WHAT IS EXPECTED: Reproduce the passage of the forum thread below about the Nvidia runtime failing under Docker Compose between "Like I have" and "with the container.", inclusive.

*** SELECTED TEXT Section Begins ***

Nvidia docker runtime does not seem to work with docker compose

francisco.torrinha · September 25, 2024, 12:29pm

Hi everyone,

I have a custom docker container based on NVIDIA’s cuda container, I also have a docker compose that runs this same container.

This system has been working for a while, however, for some reason it has stopped working. I can no longer run nvidia-smi inside the container and for some reason vulkan has stopped working with the following error message:

Error: ExtensionRestrictionNotMet(ExtensionRestrictionError { extension: "khr_display", restriction: NotSupported })

(though this might not be related to the driver issue).

Here is a snippet of the relevant docker-compose file:

runtime: nvidia
    ...
    environment:
      - NVIDIA_DISABLE_REQUIRE=1
      - TZ=Europe/Lisbon
      - NVIDIA_VISIBLE_DEVICES=all
      - NVIDIA_DRIVER_CAPABILITIES=all

Like I have reference earlier, this used to work. I do have the nvidia-docker-toolkit installed.
It looks like there is some kind of issue related to GPU communication with the container.

Something that might also be interesting is that nvidia-smi has the correct output if I use docker run instead of docker compose up.

*** SELECTED TEXT Section Ends ***
*** DATA Section Begins ***

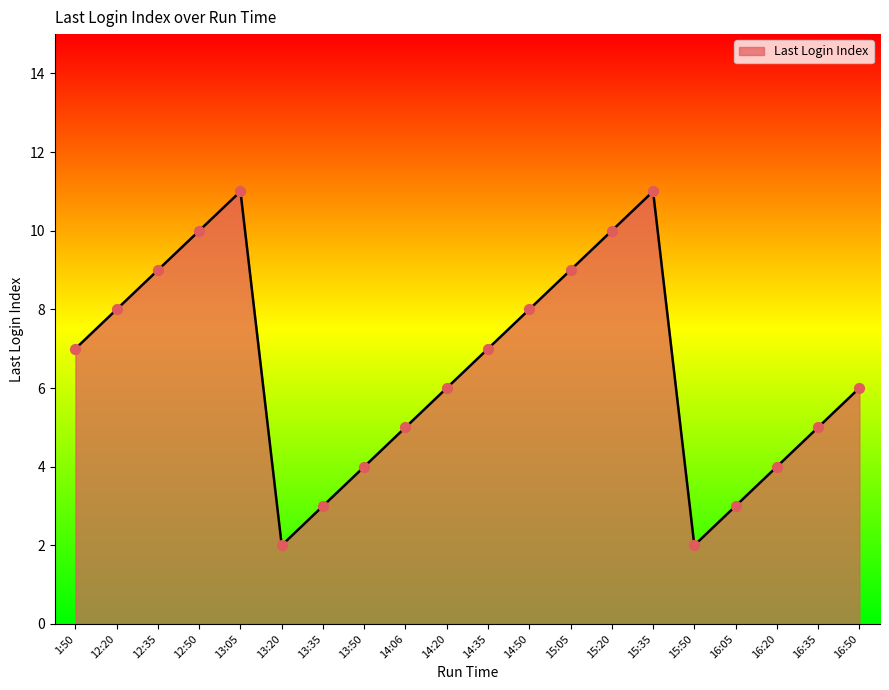

Which has a higher value, 13:20 or 16:35?

16:35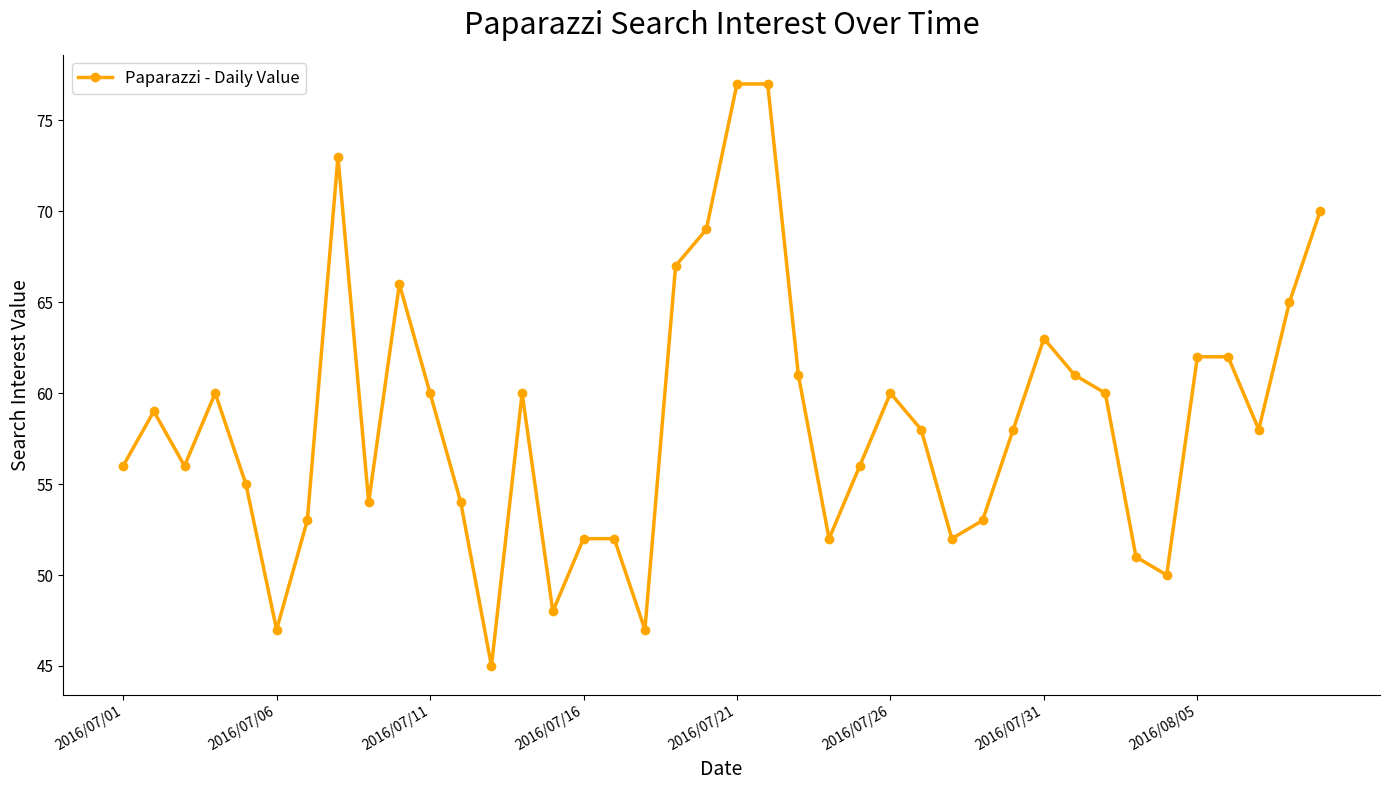

What is the maximum value shown in the chart?

77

*** DATA Section Ends ***

RESPONSE TO THE TASK:
Like I have reference earlier, this used to work. I do have the nvidia-docker-toolkit installed.
It looks like there is some kind of issue related to GPU communication with the container.